Nous sommes nombreux à passer une mauvaise nuit de temps en temps. Mais quand est-ce qu’une perturbation du sommeil se transforme en insomnie, et quel est le lien avec l’apnée du sommeil ? Nous avons donc demandé à Josh Piper, médecin spécialiste du sommeil à la London Sleep Clinic de Resmed, de nous éclairer et de vous aider à résoudre vos problèmes de sommeil

Comprendre l’insomnie

Si l’insomnie se définit comme l’incapacité à dormir la nuit – ou à rester endormi – ce que cela signifie réellement peut varier d’une personne à l’autre. Le Dr. Piper rappelle qu’« il n’existe pas un seuil universel de sommeil en dessous duquel un trouble apparaît : c’est l’individu qui détermine si son sommeil est problématique ». Il souligne aussi que beaucoup hésitent à consulter pour ce motif, alors qu’une exploration simple permettrait souvent d’identifier la nature de l’insomnie. Quels sont donc les problèmes à surveiller ? Cela dépend du type d’insomnie.

Types d’insomnies

  • L’insomnie aiguë : Quelques semaines ou nuits de mauvais sommeil.

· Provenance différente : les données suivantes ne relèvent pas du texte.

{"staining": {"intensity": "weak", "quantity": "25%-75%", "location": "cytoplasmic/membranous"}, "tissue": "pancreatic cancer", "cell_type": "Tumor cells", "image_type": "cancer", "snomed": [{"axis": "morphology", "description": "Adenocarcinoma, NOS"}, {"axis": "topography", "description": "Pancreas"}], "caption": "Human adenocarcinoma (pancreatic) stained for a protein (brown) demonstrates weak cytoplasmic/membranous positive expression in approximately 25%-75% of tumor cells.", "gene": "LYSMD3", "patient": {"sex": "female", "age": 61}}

Ces troubles temporaires sont souvent déclenchés par des facteurs externes : situations stressantes, décalage horaire, événements de vie… Tous ceux qui sont restés éveillés après un vol long-courrier peuvent en témoigner !
  • Insomnie chronique : Problèmes de sommeil persistants depuis plus de trois mois, au moins trois fois par semaine².

Mais la catégorisation ne s’arrête pas là, l’insomnie peut aussi être décrite selon la manière dont elle se manifeste :

  • L’insomnie d’apparition : difficulté à s’endormir.
  • Insomnie d’entretien : réveils nocturnes avec difficulté à se rendormir.
  • Insomnie complexe : combinaison des deux catégories ci-dessus

Quelles sont les causes de l’insomnie ?

Selon le Dr. Piper, l’insomnie est un « terme fourre-tout » regroupant des réalités variées, ce qui rend parfois difficile l’identification d’une cause unique.

Toutefois, si l’on examine de plus près les circonstances dans lesquelles une personne déclare avoir des problèmes de sommeil, on peut déterminer si l’insomnie est primaire ou secondaire, c’est-à-dire si elle est liée ou non à un autre problème de santé :

  • Primaire : aucune maladie sous-jacente n’en est responsable. La cause peut être un déclencheur externe : bruit, lumière, chaleur, stress…
  • Secondaire : l’insomnie est liée à un problème de santé, à une douleur, à certains médicaments ou substances.

Qui souffre d’insomnie ?

« L’insomnie ne fait pas de discrimination, tout le monde peut en souffrir », précise le Dr Piper. Toutefois, trois facteurs influencent sa survenue :

  • Prédisposition : femme, âge avancé, maladies chroniques (diabète, maladies cardiaques, rénales, hypertension…).
  • Facteurs précipitants : stress aigu, événements majeurs.
  • Facteurs perpétuants : habitudes qui maintiennent un rythme perturbé (siestes diurnes fréquentes, horaires irréguliers, travail posté…).

Ces facteurs interagissent souvent dans le temps, transformant un trouble temporaire en problème durable.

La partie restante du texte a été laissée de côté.